§ Required tasks
- A) In the forum thread comparing points and HEI distributors, how often do points need to be replaced?
- B) Write the next post in the forum thread comparing points and HEI distributors, picking up after its last reply.

§ Given passage
=-=-=
# Distributor points vs HEI whats better?



## trainman115 (Jul 31, 2014)

Hi guys I am thinking about taking out my points distributor and replacing it with one of thoses HEI ones that look like a points distributor and round high output coil just wondering if anybody else did that and how it worked out and are they any better. Thanks Ed


----------



## geeteeohguy (Feb 2, 2008)

Here's the scoop: points are simpler and more reliable, but require more maintenance. They need to be replaced every 15,000 miles. HEI is maintenance free. Will run many, many miles without touching it. But HEI has a higher WTFH quotient (Walk The F#$k Home). It's a common mis-conception that HEI provides more horsepower. It doesn't. I've been running the stock points distributors in all of my GTO's for the past 35+years with zero failures. Ask the guys on this forum and others how many times their HEI brain or module has left them stranded. It'll be a lot more often than the points-equipped car.


----------



## Roger that (Feb 6, 2010)

geeteeohguy said:


> Ask the guys on this forum and others how many times their HEI brain or module has left them stranded.


Every 4 to 6 months mine quits. I had to have a spare control module in the car at all times with the tools. I no longer have the HEI and life is good now.
=-=-=
§ Study material
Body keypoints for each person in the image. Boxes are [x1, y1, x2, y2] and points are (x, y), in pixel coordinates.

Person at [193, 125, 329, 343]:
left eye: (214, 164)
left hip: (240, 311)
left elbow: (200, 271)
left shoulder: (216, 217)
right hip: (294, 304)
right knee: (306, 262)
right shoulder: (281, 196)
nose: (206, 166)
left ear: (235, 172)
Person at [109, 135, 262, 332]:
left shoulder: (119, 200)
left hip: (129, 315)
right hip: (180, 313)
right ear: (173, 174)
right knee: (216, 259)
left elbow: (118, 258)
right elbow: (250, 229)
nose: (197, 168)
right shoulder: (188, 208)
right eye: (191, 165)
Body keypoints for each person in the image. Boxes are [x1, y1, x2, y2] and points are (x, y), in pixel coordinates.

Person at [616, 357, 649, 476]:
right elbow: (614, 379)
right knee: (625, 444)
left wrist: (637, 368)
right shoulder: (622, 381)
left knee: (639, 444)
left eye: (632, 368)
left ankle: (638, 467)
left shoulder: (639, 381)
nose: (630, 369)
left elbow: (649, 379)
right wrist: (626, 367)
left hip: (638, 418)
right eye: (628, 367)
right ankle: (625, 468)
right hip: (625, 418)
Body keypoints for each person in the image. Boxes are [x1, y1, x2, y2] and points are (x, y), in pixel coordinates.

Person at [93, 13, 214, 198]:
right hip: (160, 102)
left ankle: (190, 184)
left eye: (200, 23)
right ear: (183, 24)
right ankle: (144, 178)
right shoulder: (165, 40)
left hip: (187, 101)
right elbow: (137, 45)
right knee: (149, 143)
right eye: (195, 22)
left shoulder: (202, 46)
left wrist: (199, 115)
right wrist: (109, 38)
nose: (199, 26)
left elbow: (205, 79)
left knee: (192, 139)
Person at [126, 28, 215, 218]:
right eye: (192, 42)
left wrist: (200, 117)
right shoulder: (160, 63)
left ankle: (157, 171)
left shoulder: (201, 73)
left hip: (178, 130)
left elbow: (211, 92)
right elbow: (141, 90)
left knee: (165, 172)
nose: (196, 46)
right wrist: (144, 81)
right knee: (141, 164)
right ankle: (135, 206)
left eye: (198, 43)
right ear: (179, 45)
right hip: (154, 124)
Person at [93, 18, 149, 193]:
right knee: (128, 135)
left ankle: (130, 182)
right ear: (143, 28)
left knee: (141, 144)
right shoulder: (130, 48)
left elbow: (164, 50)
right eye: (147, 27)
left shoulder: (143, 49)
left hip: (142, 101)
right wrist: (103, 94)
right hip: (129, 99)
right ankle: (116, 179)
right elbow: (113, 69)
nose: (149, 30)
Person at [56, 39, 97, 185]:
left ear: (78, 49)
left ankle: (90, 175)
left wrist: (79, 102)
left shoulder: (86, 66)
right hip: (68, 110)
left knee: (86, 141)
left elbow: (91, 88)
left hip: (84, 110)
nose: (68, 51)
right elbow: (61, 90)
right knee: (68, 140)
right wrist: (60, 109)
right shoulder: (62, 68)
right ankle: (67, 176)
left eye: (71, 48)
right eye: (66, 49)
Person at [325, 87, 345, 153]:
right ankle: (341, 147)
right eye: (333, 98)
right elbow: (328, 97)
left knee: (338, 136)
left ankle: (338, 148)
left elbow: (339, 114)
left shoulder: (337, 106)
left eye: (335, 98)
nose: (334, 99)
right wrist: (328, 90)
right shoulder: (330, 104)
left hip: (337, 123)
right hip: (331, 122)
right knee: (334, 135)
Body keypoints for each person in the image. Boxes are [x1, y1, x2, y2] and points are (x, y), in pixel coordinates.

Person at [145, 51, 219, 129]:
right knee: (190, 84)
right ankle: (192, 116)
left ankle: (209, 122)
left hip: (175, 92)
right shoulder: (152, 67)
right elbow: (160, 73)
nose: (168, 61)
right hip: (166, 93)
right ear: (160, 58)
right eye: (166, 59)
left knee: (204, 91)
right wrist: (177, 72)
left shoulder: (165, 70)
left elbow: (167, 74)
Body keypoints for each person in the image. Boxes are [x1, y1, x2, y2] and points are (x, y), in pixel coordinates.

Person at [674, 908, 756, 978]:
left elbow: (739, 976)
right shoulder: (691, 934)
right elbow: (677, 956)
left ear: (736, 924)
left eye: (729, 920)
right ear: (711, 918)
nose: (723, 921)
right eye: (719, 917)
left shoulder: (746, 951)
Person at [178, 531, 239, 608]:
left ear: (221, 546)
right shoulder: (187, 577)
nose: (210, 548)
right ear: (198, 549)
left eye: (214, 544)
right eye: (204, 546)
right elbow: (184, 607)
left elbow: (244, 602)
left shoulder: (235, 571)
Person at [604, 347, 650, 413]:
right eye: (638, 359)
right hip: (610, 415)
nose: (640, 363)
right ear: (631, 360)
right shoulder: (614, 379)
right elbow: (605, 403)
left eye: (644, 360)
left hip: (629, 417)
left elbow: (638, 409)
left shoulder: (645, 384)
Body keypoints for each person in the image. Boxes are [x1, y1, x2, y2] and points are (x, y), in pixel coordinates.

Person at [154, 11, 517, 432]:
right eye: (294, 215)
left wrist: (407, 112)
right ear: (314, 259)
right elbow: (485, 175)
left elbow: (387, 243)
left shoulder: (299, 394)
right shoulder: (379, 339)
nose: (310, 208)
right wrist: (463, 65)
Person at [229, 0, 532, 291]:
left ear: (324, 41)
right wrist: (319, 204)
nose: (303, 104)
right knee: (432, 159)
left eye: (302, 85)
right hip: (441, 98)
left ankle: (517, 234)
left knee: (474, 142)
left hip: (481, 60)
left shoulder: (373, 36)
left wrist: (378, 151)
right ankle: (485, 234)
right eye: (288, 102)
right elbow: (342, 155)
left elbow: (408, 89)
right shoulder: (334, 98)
=-=-=
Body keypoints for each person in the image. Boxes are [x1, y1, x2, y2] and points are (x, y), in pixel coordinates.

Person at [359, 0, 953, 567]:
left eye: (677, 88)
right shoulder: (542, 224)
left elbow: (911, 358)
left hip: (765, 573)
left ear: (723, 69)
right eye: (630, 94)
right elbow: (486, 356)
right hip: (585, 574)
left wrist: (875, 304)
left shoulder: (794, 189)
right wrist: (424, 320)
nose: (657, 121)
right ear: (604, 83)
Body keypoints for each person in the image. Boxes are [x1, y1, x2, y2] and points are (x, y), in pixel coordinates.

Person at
=-=-=
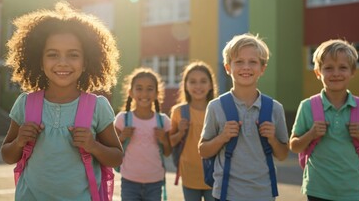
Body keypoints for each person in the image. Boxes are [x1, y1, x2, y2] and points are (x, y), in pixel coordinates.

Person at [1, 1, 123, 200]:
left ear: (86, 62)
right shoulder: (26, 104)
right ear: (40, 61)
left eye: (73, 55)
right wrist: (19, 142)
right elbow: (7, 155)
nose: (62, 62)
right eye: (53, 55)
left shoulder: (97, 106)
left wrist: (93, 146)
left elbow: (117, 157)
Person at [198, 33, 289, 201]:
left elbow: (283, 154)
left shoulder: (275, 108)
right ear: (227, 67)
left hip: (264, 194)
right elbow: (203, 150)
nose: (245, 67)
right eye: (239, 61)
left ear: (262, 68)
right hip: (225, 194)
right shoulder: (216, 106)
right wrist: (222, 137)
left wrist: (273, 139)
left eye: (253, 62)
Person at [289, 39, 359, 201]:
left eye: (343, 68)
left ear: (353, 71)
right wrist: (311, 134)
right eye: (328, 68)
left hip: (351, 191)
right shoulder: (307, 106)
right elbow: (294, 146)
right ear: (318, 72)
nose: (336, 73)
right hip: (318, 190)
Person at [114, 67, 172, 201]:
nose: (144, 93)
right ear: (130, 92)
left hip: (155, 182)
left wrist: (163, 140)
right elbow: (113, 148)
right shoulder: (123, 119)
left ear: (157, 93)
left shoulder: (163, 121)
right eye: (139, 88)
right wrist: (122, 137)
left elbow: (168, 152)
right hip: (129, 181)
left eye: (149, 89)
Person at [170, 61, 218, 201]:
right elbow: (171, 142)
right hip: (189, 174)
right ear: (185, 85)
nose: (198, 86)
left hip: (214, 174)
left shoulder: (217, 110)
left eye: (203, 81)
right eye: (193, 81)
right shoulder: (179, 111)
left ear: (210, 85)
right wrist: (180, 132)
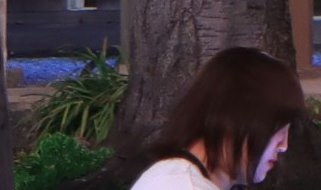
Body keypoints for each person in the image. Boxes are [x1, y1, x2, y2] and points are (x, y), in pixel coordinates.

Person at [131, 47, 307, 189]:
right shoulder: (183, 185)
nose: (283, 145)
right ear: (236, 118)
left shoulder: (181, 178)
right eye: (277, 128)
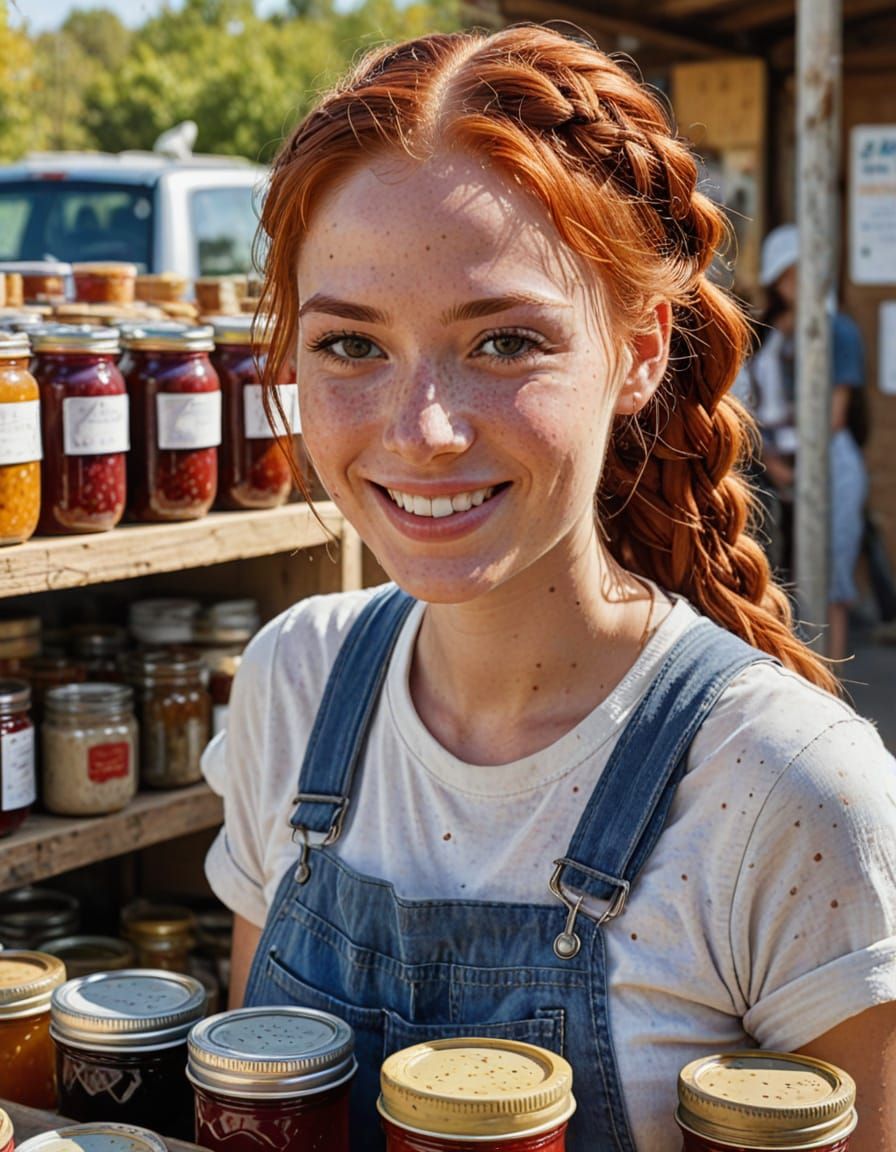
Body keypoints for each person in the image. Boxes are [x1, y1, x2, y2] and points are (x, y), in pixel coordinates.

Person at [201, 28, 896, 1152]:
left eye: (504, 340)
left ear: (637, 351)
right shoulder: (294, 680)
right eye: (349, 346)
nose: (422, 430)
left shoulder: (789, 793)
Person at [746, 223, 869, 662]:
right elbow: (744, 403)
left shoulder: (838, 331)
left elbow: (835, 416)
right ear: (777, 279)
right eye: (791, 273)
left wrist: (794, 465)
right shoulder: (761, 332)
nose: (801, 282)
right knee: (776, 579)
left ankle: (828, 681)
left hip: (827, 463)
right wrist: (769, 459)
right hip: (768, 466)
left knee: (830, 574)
=-=-=
§ Results in order
- A) Every 15,000 miles.

- B)
----------



## PontiacJim (Dec 29, 2012)

Have had the experience of the HEI module go out on a 1975 Pontiac I used to own. Points work fine, but require a dwell meter to dial them in. Of course gapping the points usually presents no problems if you just gap them.

I went with a point distributor and aftermarket electronic conversion. Simple installation and eliminates the points and adjusting them. Best of both worlds and I have had no problems. Ignition Products

You have to make sure that you use a 12 volt "hot" wire to the electronic change-over as the points distributor uses a resistor wire to provide 8 volts so as not to burn up the points.


----------



## 68GTO4004Spd (Jun 19, 2008)

I'm running a pertronics II in the stock distributer with a flamethrower coil, 2 years now, no failures.


----------



## chuckha62 (Apr 5, 2010)

geeteeohguy said:


> Here's the scoop: points are simpler and more reliable, but require more maintenance. They need to be replaced every 15,000 miles. HEI is maintenance free. Will run many, many miles without touching it. But HEI has a higher WTFH quotient (Walk The F#$k Home). It's a common mis-conception that HEI provides more horsepower. It doesn't. I've been running the stock points distributors in all of my GTO's for the past 35+years with zero failures. Ask the guys on this forum and others how many times their HEI brain or module has left them stranded. It'll be a lot more often than the points-equipped car.



^^^^^ What he said! I'm still running points trouble free! Now, try to find a dwell meter!  The only other thing is (and I have not experienced it yet, myself) I'm hearing there are more and more incidents of non-working brand new out of the box condensors with points sets.

Just a thought. Maybe stockpiling them would be a good idea?


----------



## Matthew (Feb 11, 2011)

Trainman, the grass is not greener over there. Stick with what you got. Matt


----------



## geeteeohguy (Feb 2, 2008)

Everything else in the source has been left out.